After the death of Hans Riggauer in 1907, he became the Director of the Coin Collection. During Habich's tenure, the collection was expanded primarily through Renaissance medals and plaques. Although numismatics played a significant role in his career, ″it did not diminish his love for the art of antiquity and the Renaissance.″

In 1909 he began the publication in the Jahrbuch der Königlich Preussischen Kunstsammlungen of Berlin of his articles on the German Renaissance Medal, in which he dealt with an ″enormously comprehensive collection of material, both in actual medals and models, and in documents.″
From 1910, Habich was an associate member and, from 1920, a full member of the Bavarian Academy of Sciences.

From 1912 onward, he held the position of honorary professor of numismatics and medal studies at the university.

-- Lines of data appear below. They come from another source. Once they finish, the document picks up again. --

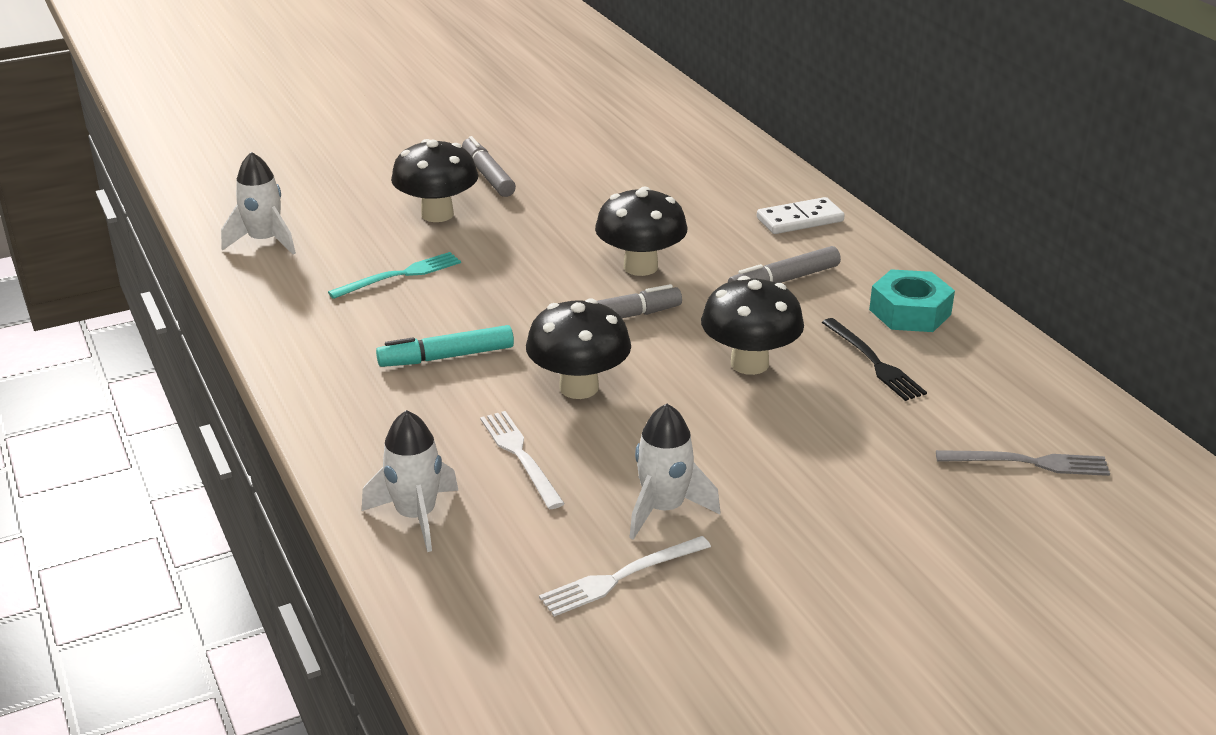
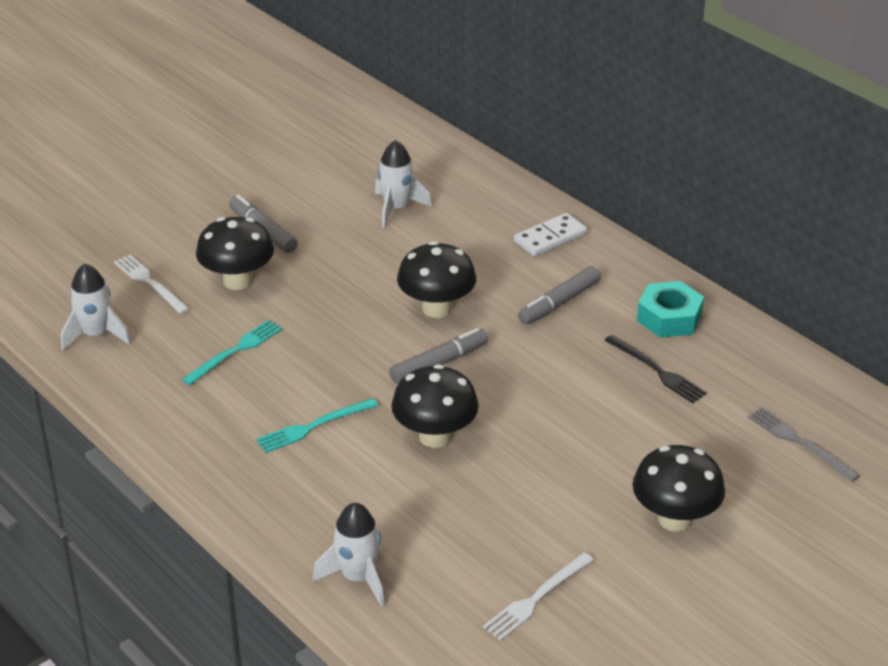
camera: 15 degrees left, 5 degrees up
(446, 357) = (314, 426): turquoise marker -> turquoise fork
(520, 456) = (415, 508): white fork -> white fork (150, 283)
(664, 509) = (545, 534): white rocket -> white rocket (396, 208)
(749, 364) = (561, 389): black mushroom -> black mushroom (675, 519)
(1028, 463) = (799, 442): grey fork -> grey fork turned 120 degrees counterclockwise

In 1913 Habich published his findings on a portrait miniature of an unidentified young man, which he attributed to Hans Holbein the Younger, in the Danzig Stadtmuseum. In the same year he was involved in a dispute with a rival claimant for the discovery: Hans Secker, Director of the Danzig Stadtmuseum (now the National Museum, Gdańsk).

As director of the coin cabinet, he significantly expanded its holdings in all areas, paying particular attention to developing the medal department, so that the cabinet became one of the foremost collections in this field. He founded the Archiv für Medaillen- und Plakettenkunde (1913–26), a publication intended primarily to address unresolved issues; he supported contemporary medallists, especially those from Munich, with whom he had a personal connection.

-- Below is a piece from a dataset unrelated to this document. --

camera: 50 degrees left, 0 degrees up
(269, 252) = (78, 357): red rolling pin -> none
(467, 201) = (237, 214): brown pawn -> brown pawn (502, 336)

In the Münzkabinett Berlin there is a medal that was made for Georg Habich by the sculptor and medallist, Josef Bernhart, in 1931. On the obverse is a bust portrait of Habich, with a Latin inscription: GEORGIVS HABICH PHIL DOCTOR AETAT SVAE ANN LXIII.

Habich died in Munich on 6 December 1532. He was succeeded as Director of the Coin Collection by Max Bernhart (1883–1952).

==Works==
- Die deutschen Medailleure des XVI. Jahrhunderts, 1916.
- Die Medaillen der italienischen Renaissance. 1922.
- Die deutschen Schaumünzen des XVI. Jahrhunderts. 4 Bände, 1929–1934.